30-elasticsearch config file:

output {
  elasticsearch {
    hosts => ["localhost:9200"]
    sniffing => true
    manage_template => false
    index => "%{[@metadata][beat]}-%{+YYYY.MM.dd}"
    document_type => "%{[@metadata][type]}"
  }
}

YML config file:

filebeat:
    prospectors:
      -
        paths:
         -"/Program Files/IISlogs/*"
          input_type: log
          document_type: syslog

    registry_file: "C:/ProgramData/filebeat/registry"
output:

    logstash:
        enabled: true
        hosts:
            -"xx.xxx.xx.xxx:5044"
        bulk_max_size:1024
        tls:
            certificate_authorities: ["/Program Files/Filebeat/logstash-forwarder.crt"]

shipper:

logging:
  level: info
  to_files: true
  to_syslog: false

  files:
    path: C:/Filebeat
    name: filebeat.log
    keepfiles: 5

andrewkroh · June 16, 2016, 6:54pm

You configuration seems to be OK from what I can tell.

Have you tried validating the Logstash server certificate independent of Filebeat as described here: https://www.elastic.co/guide/en/beats/filebeat/current/configuring-tls-logstash.html#testing-tls-logstash

Also from what I recall, some of the logging around connection errors has been improved in Filebeat 5.x. So you might want to try running the 5.x Filebeat binary while you are trying to work out what the problem is.

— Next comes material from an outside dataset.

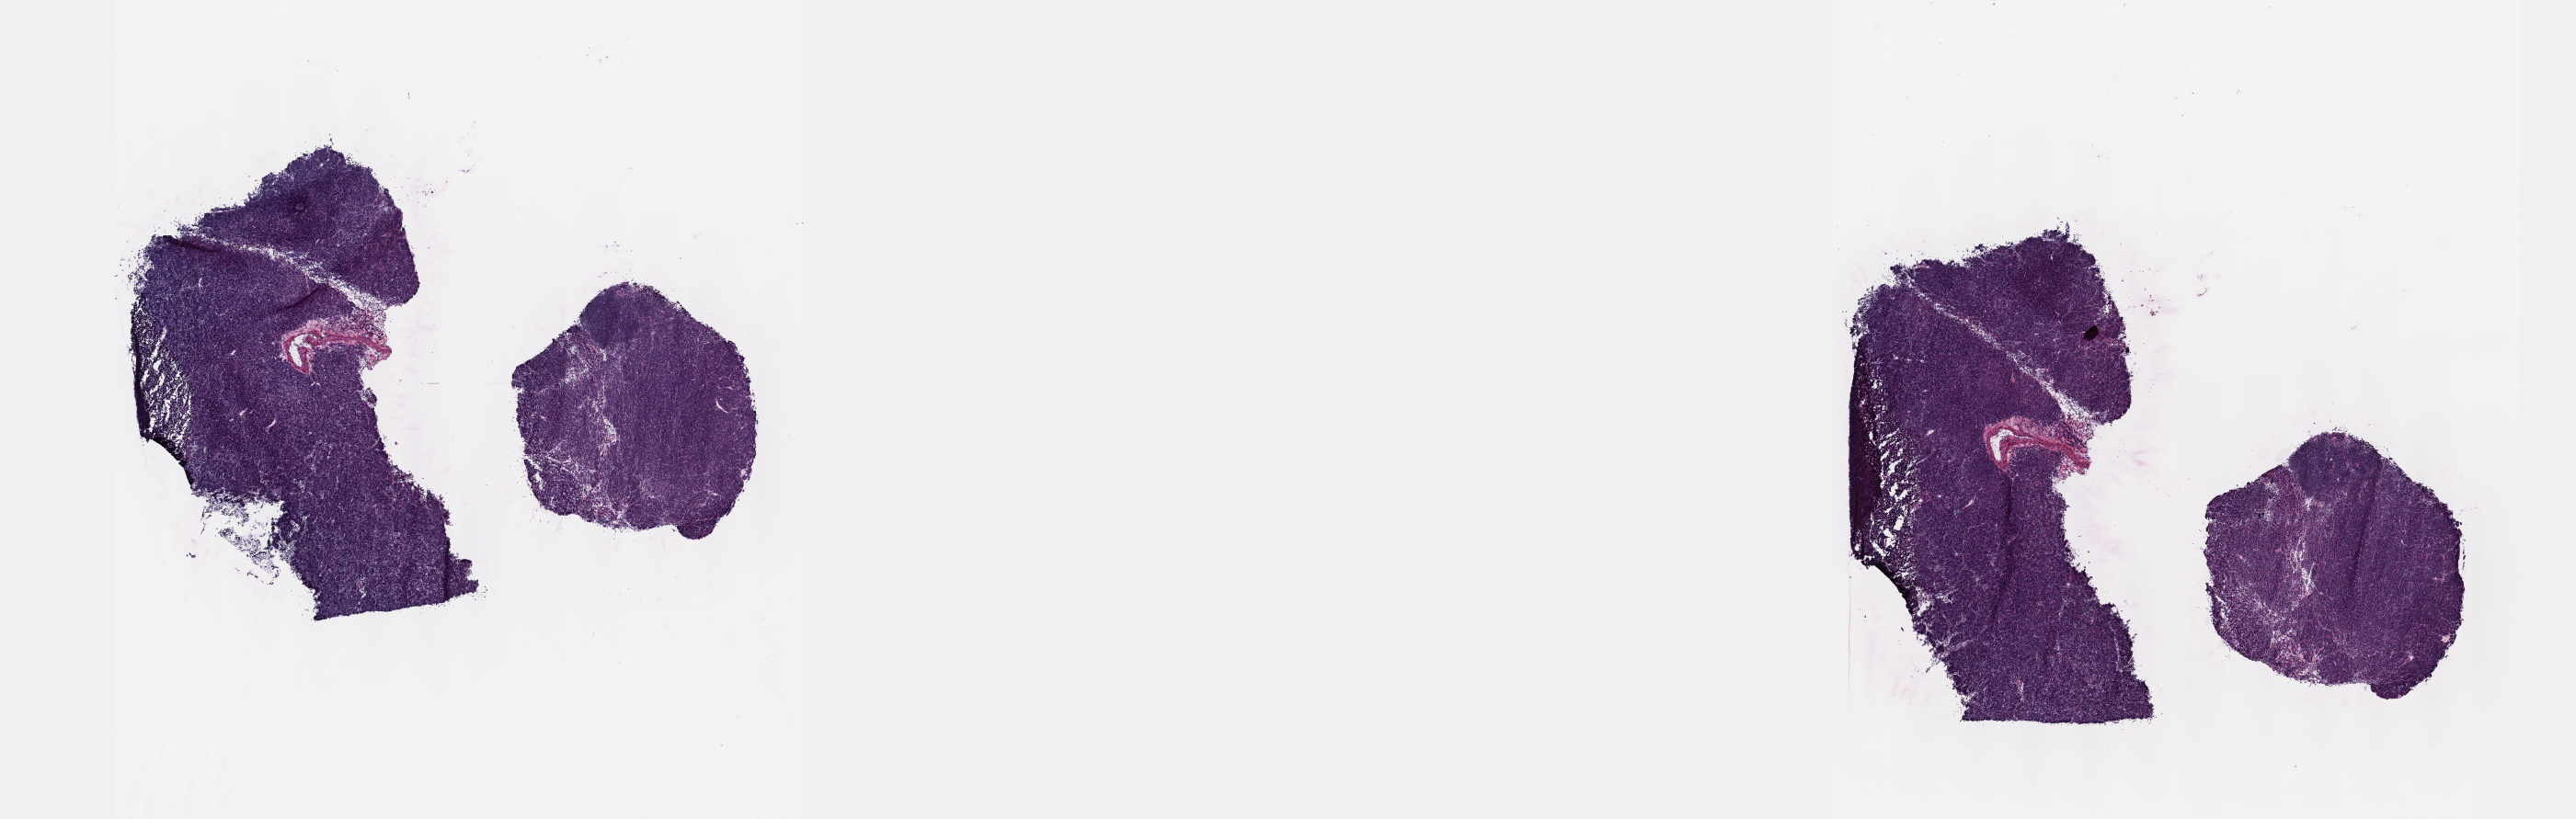
Whole-slide histology image, Hematoxylin and eosin (H&E) stained, shown as a low-resolution overview of the whole scanned area (about 22.6 x 7.2 mm), frozen section from the top of the tissue portion, thymus, primary tumour sample. Patient: male, age at initial diagnosis 40 years. Pathologist review of this section (percent, as recorded): tumour cells 99%, tumour nuclei 99%, normal cells 0%, stromal cells 1%, necrosis 0%. Infiltration values recorded for this section: lymphocyte infiltration 0%, monocyte infiltration 0%, neutrophil infiltration 0%.
Diagnosis: Thymoma, type AB, malignant.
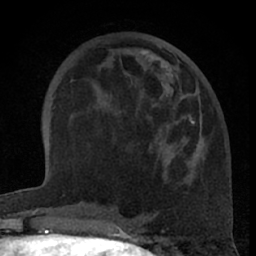
Breast MRI (dynamic contrast-enhanced), one axial slice; slice 25 of 66 in the series (ordered by position); cropped to one breast; dynamic contrast-enhanced series, time point 2 of 7 at this slice position (early post-contrast); 1.5 T; TE 3 ms, TR 6.2 ms; 2.4 mm slice thickness; 256 × 256 image matrix, field of view 155 × 155 mm. Female patient.
Annotated regions visible in this slice (semi-automatically segmented with operator editing):
- enhancing-tissue mask used for the functional tumour volume (all voxels passing the contrast-enhancement thresholds inside the analysis volume; usually the tumour): bounding box (x1, y1, x2, y2) in pixels: (151, 56, 196, 167)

You might want to try adding the insecure: true option to the tls config options in Filebeat. If it works then there is an issue with your certificates.

Sully1 · June 22, 2016, 2:16pm

I got my SSL cert to work. I'm now having a problem with Logstash not recognizing my grok config file. The logs are being sent from filebeat to logstash just fine. However, in Kibana, the logs aren't being filtered according to the grok patterns.

system · July 7, 2016, 6:16pm

This topic was automatically closed after 21 days. New replies are no longer allowed.